# Harlequin vs. False Harlequin Rasbora



## forddna (Sep 12, 2007)

How can I tell the difference between a Harlequin and a False Harlequin? The store only knew them as "Rasbora Tetras." :icon_roll (most of the employees are saltwater keepers)


----------



## DanG (Apr 25, 2006)

False Harlequins? I know of three types of Harlequin Rasboras, the true Harlequin which can have several color morhps, one rosier and one slightly less so. Some even very dark.

Then there is the Espei, with the swoosh, as it were. Very orangy, narrower body, and quite beautiful. 

Then there is the Hengeli, also quite beautiful. I have all three. 

There is also apparently a type called the somphongsi, though I have never seen it or actually heard of it before just now. You can google the others and see pictures of them. 

Never heard of a rasbora tetra myself. But maybe they exist.


----------



## forddna (Sep 12, 2007)

The Espei is the one this site calls a False Harlequin.

These fish have bright orange eyes and orange on their fins. There is orange above and below the black spot. I'll have to try to get pictures, but the curved glass is a PITA for that.


----------



## BiscuitSlayer (Apr 1, 2005)

I keep espeis and regular harlequins. There is an obvious difference. Here is a picture that I took a while back with an espei and a normal harlequin:










Don't pay attention to the rosy mark. The thread was about how some regular harlequins are colored differently sometimes.

http://www.plantedtank.net/forums/fish/63960-harlequin-rasboras-red-coloration.html


----------



## forddna (Sep 12, 2007)

Okay, so the black on the Harlequin is pretty large/solid, huh? These look like your Espei, or kind of in between. Dang. Actually, they look like the first fish to the right of your Harlequin.

> **ENTRIES SUPPLIED**
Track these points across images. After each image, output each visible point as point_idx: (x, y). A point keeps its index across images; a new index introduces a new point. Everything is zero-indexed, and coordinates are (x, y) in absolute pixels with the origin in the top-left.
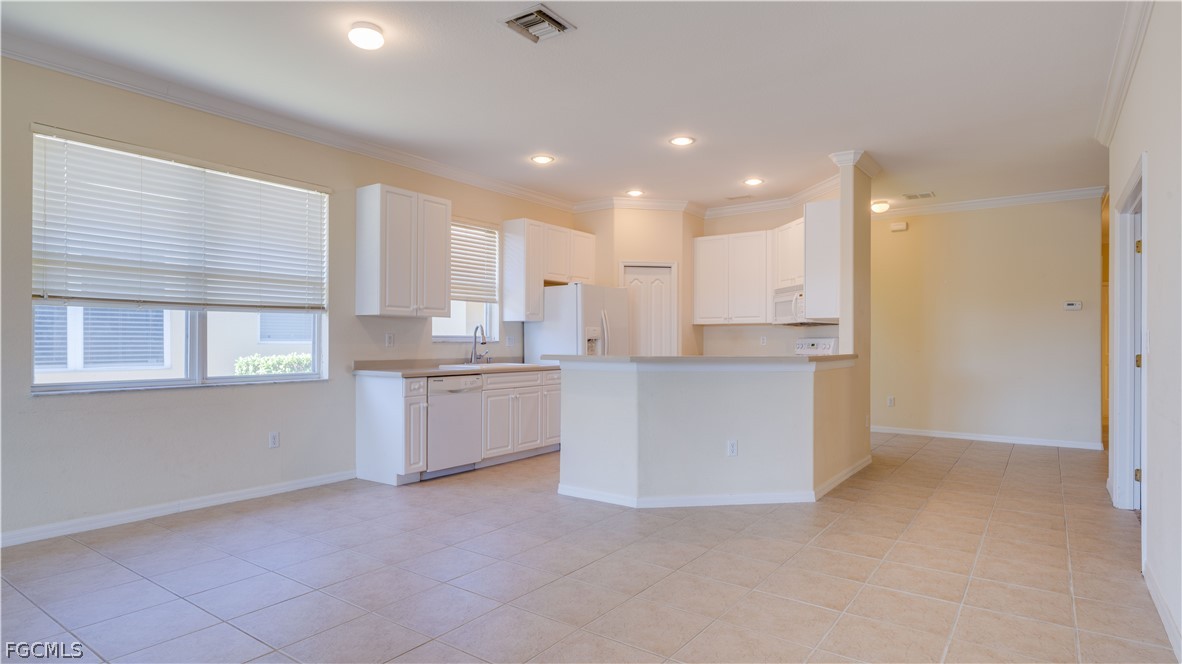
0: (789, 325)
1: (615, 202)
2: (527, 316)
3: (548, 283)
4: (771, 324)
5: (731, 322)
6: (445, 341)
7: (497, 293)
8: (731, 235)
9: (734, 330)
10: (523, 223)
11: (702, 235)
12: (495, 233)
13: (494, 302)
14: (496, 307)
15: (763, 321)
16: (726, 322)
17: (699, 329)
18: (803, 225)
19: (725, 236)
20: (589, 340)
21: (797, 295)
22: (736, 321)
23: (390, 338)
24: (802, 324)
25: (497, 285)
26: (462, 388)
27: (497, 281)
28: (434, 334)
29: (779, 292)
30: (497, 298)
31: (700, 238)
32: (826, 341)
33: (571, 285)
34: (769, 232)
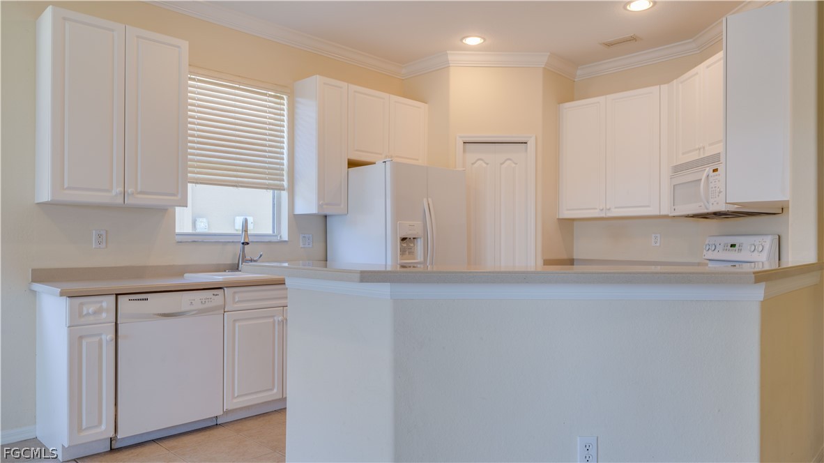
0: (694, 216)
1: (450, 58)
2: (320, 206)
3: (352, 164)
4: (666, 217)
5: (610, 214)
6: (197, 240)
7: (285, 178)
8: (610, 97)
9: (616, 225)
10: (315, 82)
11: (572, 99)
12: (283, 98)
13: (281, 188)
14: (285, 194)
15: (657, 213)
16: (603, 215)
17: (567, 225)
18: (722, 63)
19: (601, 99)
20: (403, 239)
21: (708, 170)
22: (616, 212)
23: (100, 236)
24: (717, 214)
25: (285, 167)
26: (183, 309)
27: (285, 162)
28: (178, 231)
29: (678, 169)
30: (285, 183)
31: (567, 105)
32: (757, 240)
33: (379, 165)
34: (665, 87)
...
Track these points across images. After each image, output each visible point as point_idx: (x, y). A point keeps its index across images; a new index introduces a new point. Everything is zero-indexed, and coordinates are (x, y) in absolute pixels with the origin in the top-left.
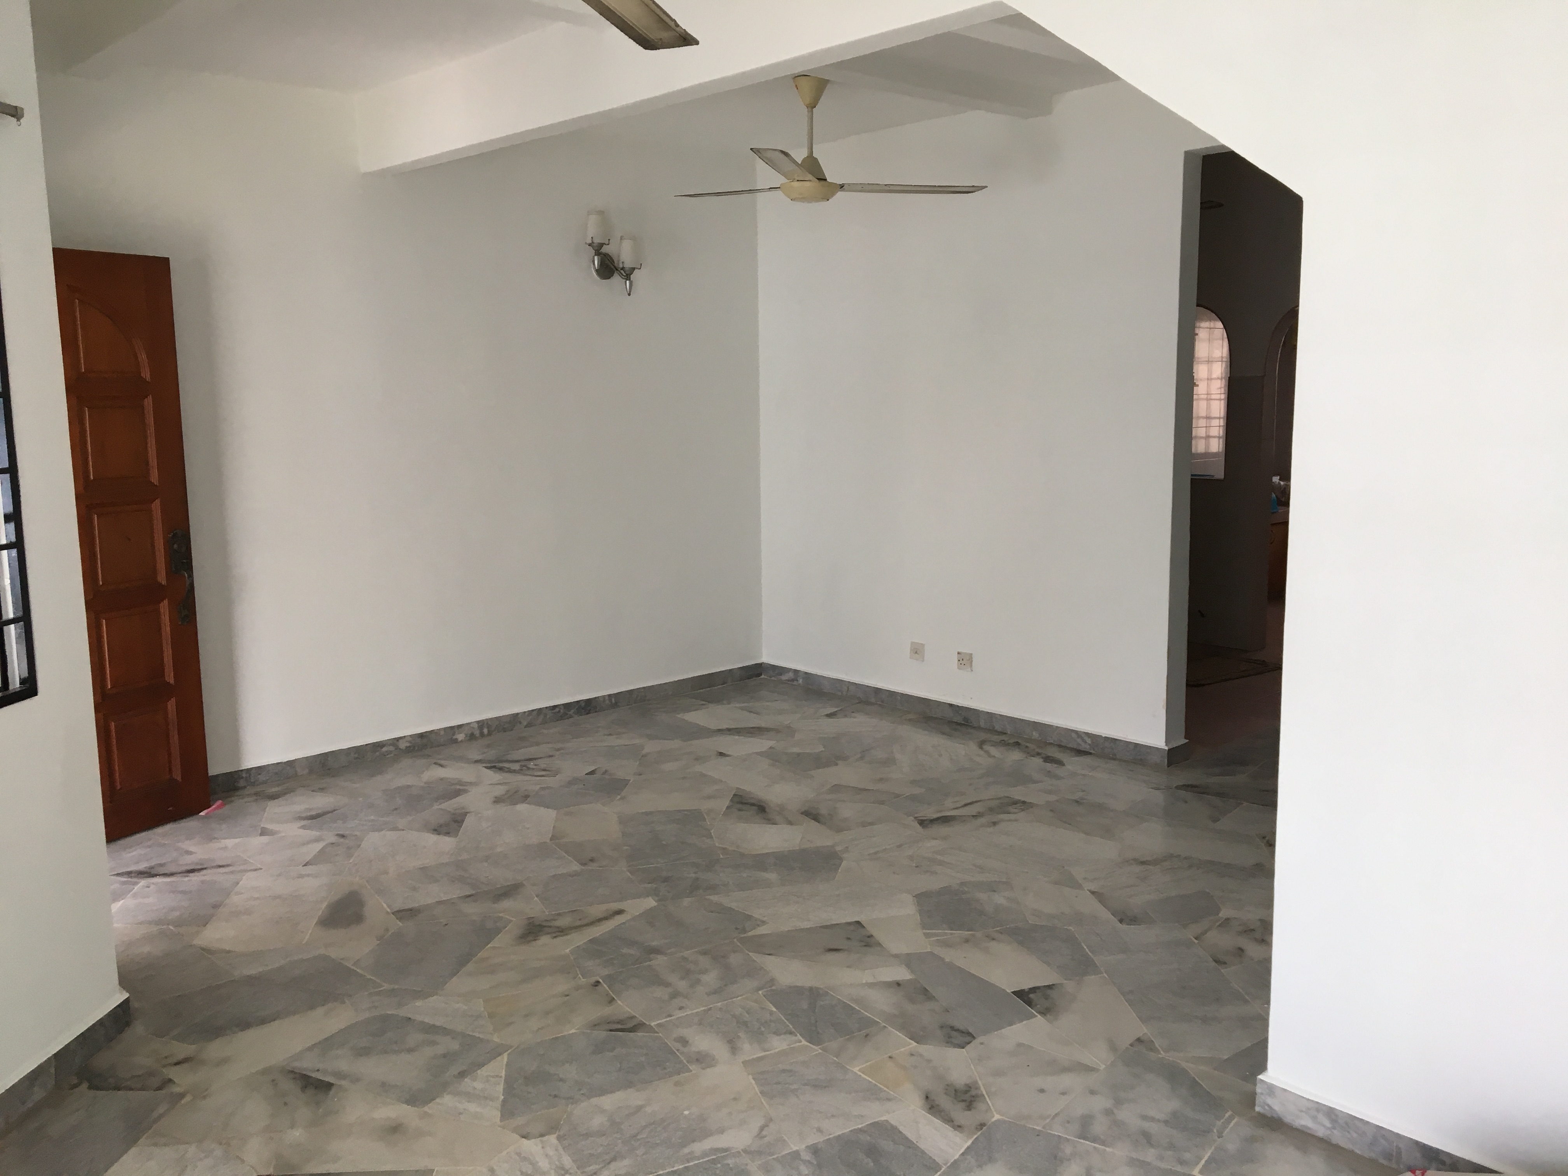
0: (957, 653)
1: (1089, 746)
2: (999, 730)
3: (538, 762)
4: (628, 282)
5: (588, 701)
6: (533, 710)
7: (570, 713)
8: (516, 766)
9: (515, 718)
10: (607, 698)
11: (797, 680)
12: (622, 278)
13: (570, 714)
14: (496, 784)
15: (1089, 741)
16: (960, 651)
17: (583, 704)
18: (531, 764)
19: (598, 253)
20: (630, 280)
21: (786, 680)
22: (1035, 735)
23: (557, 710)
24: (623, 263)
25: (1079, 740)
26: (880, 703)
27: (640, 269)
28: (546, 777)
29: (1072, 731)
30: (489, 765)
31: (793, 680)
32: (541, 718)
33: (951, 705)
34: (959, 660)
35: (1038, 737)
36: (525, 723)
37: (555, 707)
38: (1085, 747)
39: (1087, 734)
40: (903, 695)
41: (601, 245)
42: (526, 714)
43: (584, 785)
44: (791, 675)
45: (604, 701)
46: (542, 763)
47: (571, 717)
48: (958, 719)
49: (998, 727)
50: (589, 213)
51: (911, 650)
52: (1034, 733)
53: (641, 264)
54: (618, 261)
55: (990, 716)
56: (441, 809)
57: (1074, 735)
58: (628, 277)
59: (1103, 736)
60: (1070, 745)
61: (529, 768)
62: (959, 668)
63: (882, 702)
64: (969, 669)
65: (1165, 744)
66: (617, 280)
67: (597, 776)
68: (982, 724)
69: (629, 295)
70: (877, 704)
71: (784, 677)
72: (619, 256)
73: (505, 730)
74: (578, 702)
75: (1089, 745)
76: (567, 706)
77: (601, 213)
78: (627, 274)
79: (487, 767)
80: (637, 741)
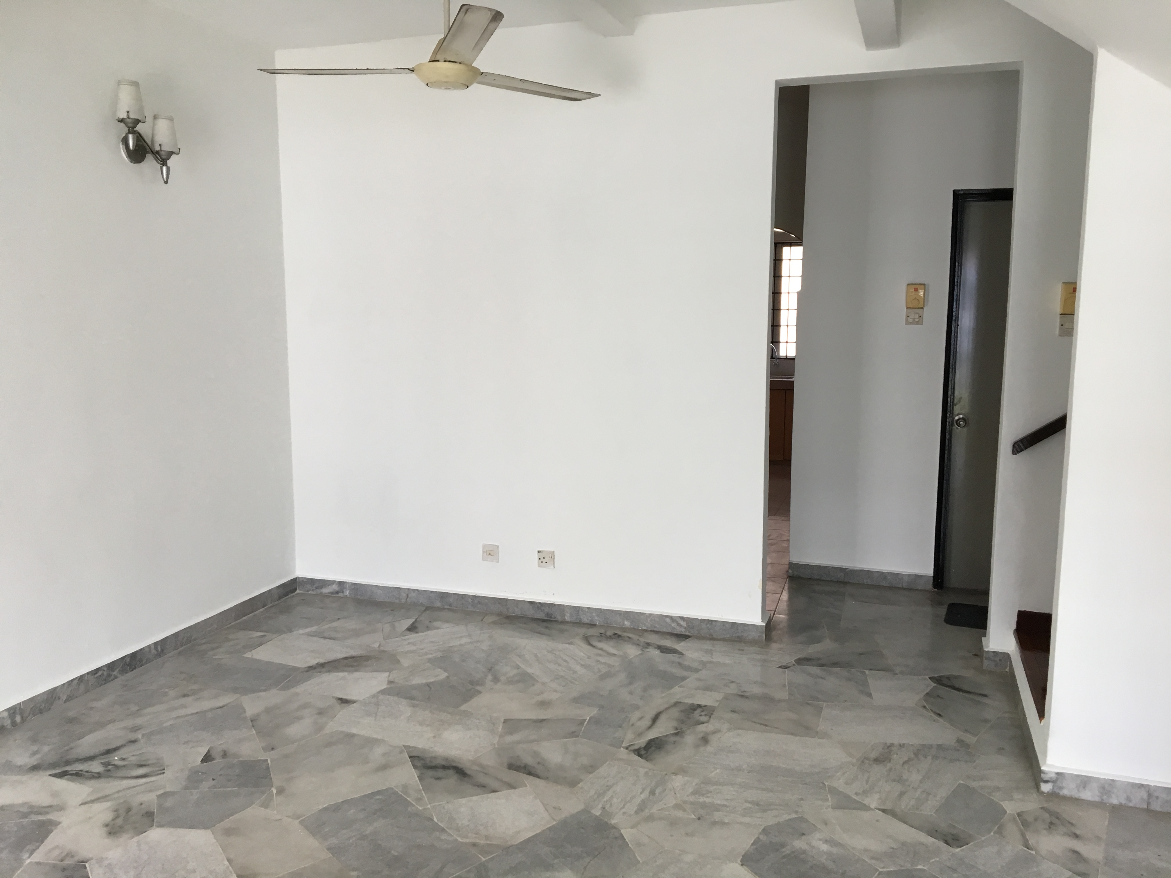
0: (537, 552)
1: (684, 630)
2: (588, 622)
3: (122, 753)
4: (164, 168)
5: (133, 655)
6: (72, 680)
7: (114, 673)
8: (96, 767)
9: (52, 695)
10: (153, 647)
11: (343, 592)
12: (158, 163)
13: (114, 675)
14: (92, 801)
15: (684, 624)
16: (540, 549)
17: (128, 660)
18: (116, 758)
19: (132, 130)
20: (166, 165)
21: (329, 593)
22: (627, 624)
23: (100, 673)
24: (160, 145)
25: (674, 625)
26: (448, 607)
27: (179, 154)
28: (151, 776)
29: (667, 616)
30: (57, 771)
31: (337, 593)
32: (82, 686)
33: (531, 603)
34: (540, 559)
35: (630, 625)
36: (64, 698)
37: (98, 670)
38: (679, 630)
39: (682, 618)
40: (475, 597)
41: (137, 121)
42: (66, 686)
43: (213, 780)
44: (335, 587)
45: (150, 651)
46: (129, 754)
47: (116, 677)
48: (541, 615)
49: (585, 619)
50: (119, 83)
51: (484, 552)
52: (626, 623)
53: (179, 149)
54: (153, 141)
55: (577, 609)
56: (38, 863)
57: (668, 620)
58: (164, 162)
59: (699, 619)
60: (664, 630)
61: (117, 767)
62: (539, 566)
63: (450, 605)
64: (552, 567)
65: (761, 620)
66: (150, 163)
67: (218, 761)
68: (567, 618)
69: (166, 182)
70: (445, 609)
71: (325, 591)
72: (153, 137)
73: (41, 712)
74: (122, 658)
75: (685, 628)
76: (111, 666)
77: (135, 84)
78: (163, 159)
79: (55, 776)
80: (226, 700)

> **PROBLEM SET**
1: Update the harlequin rasbora thread by writing out everything from "How can I tell" down to "even very dark." with "store" changed to "shop".
2: Take the harlequin rasbora thread further, picking up after its last post.

> **TASK-BY-TASK OUTPUTS**
1:
How can I tell the difference between a Harlequin and a False Harlequin? The shop only knew them as "Rasbora Tetras." :icon_roll (most of the employees are saltwater keepers)


----------



## DanG (Apr 25, 2006)

False Harlequins? I know of three types of Harlequin Rasboras, the true Harlequin which can have several color morhps, one rosier and one slightly less so. Some even very dark.

2:
----------



## BiscuitSlayer (Apr 1, 2005)

The first fish to the right of the fish that I have labeled "rosy colored harlequin" is a harlequin as well. From what I have seen there are two color variations of harleqins and I have both. I don't know if one is farmed and the other one isn't or what. In both cases though, the "pork chop" area is signifigantly larger as compared to the smaller espeis.


----------



## Lupin (Nov 21, 2006)

dang said:


> Never heard of a rasbora tetra myself. But maybe they exist.


Probably the _Sawbwa resplendens_, Dang? They are also called rummy-nose rasboras or naked rasboras. Rarely available. I had four and had trouble searching for more.


----------



## BruceWatts (Feb 27, 2008)

There is no Rasbora tetra. The employees at the shop just don't know what they are talking about. Rasboras are from asia and tetras come from South America or Africa.


----------



## lauraleellbp (Feb 3, 2008)

I can actually hear the conversation...

"Hey, dude- what's this fish we just got in? Is it a Rasbora or a Tetra?"

"I don't know, just call it a Rasbora tetra and we're covered."

:icon_roll


----------



## Church (Sep 14, 2004)

Amanda, where did you find some espei rasboras for sale? I want some! (I'm trying to complete my rasbora collection, lol)


----------



## JohnEX (Jan 28, 2004)

the espei are smaller and don't have the colored fins that a harlequin has. that's how i identify them. one of my local fish stores has both in different tanks, but they are both labeled "harlequin rasbora".


----------



## BruceWatts (Feb 27, 2008)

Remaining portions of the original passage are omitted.